Citizen by Claudia Rankine surprised me. I don’t think of myself as someone who *gets* poetry, but I revisit Citizen all the time. I also loved and will keep for as long as possible, I’ll Be Gone in the Dark by Michelle McNamara which surprised me because I’ve never read true crime (well, except for In Cold Blood) and I have no intention of reading another true crime book. But it was exactly what true crime should be.
What are your favourite books of 2020 so far?

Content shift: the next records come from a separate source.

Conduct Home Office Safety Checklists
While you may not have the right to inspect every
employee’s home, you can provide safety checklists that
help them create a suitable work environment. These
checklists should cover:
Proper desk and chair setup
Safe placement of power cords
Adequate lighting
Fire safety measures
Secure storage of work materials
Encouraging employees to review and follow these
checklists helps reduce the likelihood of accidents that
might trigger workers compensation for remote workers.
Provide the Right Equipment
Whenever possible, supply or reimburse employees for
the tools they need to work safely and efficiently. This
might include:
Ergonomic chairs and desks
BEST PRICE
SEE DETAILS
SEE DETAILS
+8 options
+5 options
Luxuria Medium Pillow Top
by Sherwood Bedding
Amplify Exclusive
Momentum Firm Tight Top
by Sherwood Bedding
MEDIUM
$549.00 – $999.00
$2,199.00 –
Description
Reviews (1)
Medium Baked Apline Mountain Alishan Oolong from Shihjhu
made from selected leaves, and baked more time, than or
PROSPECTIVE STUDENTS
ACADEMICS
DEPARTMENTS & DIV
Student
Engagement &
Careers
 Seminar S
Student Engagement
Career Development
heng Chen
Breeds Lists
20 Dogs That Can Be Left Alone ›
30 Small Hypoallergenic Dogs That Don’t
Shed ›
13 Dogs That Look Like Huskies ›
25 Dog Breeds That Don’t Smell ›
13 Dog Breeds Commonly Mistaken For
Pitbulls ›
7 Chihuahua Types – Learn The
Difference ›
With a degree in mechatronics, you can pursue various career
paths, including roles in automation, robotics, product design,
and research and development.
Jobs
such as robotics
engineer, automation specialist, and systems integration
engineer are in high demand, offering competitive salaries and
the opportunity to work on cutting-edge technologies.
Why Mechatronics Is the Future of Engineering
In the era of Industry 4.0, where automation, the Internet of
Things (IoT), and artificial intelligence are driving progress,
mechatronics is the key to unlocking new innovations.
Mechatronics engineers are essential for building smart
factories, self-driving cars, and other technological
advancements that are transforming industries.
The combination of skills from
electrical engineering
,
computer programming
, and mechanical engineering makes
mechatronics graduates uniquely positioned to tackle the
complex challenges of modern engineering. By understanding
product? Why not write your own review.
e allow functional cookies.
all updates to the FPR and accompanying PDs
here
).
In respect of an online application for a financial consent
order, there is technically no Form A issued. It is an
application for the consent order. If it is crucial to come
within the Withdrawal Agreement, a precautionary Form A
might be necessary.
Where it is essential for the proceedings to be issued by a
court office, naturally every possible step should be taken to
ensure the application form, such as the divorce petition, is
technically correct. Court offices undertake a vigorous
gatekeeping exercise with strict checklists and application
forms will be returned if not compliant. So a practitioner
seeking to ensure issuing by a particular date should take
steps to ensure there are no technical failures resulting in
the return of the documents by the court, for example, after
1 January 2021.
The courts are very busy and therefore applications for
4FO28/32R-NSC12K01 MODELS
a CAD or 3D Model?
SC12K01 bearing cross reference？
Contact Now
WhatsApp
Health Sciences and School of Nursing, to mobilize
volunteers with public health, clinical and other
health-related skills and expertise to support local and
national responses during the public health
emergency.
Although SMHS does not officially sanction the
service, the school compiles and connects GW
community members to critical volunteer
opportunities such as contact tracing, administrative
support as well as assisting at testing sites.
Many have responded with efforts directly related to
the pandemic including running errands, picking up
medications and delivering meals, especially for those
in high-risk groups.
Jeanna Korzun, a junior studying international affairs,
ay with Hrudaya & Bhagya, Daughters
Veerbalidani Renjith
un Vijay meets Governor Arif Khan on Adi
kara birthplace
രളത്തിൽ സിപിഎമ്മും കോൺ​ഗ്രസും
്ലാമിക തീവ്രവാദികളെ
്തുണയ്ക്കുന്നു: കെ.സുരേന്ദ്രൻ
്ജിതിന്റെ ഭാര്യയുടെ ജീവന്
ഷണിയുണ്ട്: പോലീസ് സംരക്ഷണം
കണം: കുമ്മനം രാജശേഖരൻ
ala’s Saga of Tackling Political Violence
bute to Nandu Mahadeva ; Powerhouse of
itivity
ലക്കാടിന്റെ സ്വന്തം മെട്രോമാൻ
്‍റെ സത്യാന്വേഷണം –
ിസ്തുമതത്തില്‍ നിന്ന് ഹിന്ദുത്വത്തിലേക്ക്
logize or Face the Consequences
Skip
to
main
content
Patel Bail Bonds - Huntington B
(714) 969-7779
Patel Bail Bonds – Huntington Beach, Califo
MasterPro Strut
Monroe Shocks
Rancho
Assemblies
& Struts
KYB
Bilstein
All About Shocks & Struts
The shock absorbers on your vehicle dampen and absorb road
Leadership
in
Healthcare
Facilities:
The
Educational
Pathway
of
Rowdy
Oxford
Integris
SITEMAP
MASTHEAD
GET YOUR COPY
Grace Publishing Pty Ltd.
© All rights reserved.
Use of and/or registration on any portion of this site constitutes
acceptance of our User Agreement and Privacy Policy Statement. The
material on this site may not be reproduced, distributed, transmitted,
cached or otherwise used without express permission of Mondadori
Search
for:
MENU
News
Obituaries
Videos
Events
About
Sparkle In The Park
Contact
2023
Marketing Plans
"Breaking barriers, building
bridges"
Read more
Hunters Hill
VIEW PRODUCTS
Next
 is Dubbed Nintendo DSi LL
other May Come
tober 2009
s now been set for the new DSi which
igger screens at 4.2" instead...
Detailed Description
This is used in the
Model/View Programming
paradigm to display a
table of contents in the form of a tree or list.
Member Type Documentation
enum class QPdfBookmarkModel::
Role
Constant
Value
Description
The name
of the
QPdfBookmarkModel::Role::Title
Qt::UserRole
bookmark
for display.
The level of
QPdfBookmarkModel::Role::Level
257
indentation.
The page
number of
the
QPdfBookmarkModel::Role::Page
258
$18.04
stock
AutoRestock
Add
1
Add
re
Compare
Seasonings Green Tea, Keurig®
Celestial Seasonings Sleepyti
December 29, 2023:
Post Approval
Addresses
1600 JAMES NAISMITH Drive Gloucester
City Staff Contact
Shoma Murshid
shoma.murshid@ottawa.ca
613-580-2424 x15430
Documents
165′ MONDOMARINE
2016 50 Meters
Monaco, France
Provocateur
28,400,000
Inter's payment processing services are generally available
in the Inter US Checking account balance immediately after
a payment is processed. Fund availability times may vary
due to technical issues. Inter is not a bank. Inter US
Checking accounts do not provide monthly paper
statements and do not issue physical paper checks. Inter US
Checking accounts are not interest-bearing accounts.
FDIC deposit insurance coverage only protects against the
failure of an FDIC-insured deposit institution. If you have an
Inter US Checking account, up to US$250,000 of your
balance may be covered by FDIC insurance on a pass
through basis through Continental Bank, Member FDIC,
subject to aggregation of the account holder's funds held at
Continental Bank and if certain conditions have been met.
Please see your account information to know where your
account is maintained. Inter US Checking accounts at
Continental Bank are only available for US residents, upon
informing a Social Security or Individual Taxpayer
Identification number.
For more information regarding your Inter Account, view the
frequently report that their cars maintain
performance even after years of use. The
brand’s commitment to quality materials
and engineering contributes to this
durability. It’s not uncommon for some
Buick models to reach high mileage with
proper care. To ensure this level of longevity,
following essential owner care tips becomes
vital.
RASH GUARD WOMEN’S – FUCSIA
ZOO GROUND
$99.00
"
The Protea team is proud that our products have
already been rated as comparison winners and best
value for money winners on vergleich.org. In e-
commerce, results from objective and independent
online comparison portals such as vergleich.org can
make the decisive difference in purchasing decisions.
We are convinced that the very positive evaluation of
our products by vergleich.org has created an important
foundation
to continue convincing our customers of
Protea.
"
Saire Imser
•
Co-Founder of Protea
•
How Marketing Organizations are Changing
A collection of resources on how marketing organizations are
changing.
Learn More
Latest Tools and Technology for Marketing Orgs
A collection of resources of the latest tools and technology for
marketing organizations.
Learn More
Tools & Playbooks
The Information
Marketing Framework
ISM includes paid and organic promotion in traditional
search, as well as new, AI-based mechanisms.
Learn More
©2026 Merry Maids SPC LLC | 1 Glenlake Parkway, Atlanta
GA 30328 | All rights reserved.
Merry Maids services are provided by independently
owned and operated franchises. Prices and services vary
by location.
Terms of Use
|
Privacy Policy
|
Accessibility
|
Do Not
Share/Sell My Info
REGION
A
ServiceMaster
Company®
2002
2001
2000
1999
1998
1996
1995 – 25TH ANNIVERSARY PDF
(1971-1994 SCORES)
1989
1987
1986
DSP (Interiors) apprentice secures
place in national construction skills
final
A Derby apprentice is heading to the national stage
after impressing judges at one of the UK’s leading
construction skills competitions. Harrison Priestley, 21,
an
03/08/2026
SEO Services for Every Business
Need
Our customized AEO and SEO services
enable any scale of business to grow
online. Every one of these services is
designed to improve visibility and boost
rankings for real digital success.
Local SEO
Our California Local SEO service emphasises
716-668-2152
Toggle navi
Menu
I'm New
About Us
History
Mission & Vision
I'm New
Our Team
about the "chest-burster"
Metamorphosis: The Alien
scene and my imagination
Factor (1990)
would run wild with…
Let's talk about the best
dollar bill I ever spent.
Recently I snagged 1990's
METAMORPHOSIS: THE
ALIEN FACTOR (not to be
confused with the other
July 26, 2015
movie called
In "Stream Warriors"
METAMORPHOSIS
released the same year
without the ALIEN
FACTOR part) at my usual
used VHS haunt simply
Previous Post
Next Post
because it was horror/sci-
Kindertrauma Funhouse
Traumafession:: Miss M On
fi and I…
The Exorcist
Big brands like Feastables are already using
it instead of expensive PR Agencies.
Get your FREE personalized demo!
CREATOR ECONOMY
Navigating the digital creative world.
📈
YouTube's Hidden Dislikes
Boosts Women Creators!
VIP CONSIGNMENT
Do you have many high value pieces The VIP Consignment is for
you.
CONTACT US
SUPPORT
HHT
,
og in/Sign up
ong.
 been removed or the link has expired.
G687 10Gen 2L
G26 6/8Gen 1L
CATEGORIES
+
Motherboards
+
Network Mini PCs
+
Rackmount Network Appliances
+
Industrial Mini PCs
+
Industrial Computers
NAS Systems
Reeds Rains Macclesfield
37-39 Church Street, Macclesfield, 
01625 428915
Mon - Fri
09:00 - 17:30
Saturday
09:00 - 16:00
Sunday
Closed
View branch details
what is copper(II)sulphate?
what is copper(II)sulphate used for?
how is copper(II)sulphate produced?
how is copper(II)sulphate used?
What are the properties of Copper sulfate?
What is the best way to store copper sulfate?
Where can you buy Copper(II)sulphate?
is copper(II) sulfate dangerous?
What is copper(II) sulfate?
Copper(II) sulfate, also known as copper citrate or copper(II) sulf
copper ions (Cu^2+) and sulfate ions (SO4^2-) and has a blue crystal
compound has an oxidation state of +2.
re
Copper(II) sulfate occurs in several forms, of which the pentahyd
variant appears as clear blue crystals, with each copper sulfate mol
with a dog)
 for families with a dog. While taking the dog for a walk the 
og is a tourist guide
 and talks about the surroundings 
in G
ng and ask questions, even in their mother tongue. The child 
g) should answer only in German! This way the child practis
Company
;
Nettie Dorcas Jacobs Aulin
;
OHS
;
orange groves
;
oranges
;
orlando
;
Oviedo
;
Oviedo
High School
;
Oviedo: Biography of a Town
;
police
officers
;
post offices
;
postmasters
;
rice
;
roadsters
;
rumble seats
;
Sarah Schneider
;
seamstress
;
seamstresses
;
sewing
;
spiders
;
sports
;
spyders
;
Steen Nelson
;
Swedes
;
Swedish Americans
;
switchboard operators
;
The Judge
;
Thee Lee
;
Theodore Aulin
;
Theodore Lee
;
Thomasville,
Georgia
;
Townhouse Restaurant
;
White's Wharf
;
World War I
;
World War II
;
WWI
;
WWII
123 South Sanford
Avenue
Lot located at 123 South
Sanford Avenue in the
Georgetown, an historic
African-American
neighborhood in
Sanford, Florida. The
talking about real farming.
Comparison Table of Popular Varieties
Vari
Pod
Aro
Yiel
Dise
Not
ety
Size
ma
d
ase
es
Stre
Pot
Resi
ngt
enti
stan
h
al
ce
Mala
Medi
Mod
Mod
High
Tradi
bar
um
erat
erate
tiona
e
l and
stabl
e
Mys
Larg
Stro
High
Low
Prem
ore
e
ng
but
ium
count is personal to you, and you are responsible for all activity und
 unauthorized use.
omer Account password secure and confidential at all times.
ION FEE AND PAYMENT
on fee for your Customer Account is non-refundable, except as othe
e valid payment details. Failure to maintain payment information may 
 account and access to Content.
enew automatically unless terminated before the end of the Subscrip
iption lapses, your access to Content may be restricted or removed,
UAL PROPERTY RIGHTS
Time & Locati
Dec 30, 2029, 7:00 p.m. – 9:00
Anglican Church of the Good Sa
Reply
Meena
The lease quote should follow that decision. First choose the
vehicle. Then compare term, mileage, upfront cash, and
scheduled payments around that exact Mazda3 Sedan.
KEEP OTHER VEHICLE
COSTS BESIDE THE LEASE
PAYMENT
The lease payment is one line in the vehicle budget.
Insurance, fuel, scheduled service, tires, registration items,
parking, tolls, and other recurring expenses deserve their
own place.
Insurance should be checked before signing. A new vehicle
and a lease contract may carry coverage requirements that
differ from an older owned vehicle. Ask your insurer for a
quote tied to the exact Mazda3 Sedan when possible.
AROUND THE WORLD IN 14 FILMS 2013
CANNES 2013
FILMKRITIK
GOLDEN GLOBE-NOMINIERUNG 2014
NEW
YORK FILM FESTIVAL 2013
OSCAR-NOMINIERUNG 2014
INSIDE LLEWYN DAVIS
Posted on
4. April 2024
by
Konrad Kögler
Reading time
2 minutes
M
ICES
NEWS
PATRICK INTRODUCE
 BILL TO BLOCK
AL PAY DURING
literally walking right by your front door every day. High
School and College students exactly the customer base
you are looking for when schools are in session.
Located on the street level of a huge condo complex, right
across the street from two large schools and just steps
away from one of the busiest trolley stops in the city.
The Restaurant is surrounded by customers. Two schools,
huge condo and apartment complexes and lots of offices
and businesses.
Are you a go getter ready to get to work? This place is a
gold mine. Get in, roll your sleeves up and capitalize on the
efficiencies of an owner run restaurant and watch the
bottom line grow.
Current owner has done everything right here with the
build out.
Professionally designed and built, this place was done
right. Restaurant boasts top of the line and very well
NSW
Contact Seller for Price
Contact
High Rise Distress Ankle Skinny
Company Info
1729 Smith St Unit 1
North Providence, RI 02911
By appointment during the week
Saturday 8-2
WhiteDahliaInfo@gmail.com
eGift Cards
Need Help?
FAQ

Published in 2019, but will probably stay my favourite book, is Girl Woman Other by Bernardine Evaristo. Really ashamed that it took her deservedly winning the Booker to discover her but it was certainly worth the wait. I plan to read everything the library has when it opens. I also loved Boy Parts by Eliza Clark (Influx Press), Tiny Moons by Nina Mingya Powles (The Emma Press) and Tennis Lessons by Susannah Dickey (Doubleday) which are 2020 releases. I’m also half-way through Lola Olufemi’s Feminism Interrupted (Pluto.)
What are your most anticipated reads for the rest of 2020?
I have already started these but Rebecca Tamás’s essay collection Strangers, out with Makina press in October, Naomi Booth’s Exit Management out with Dead Ink in September and The Black Flamingo by Dean Atta which is already out with Hodder’s Children, but I only just ordered it so I’m pretending it’s a 2020 title!
Which book should everyone read?
Potiki by Patricia Grace. Politically it is so important to recognise the way violent colonisation still robs people of their homelands, but also stylistically it is so beautifully written, conceived of and presented. You’d have to have no heart to not be moved by it.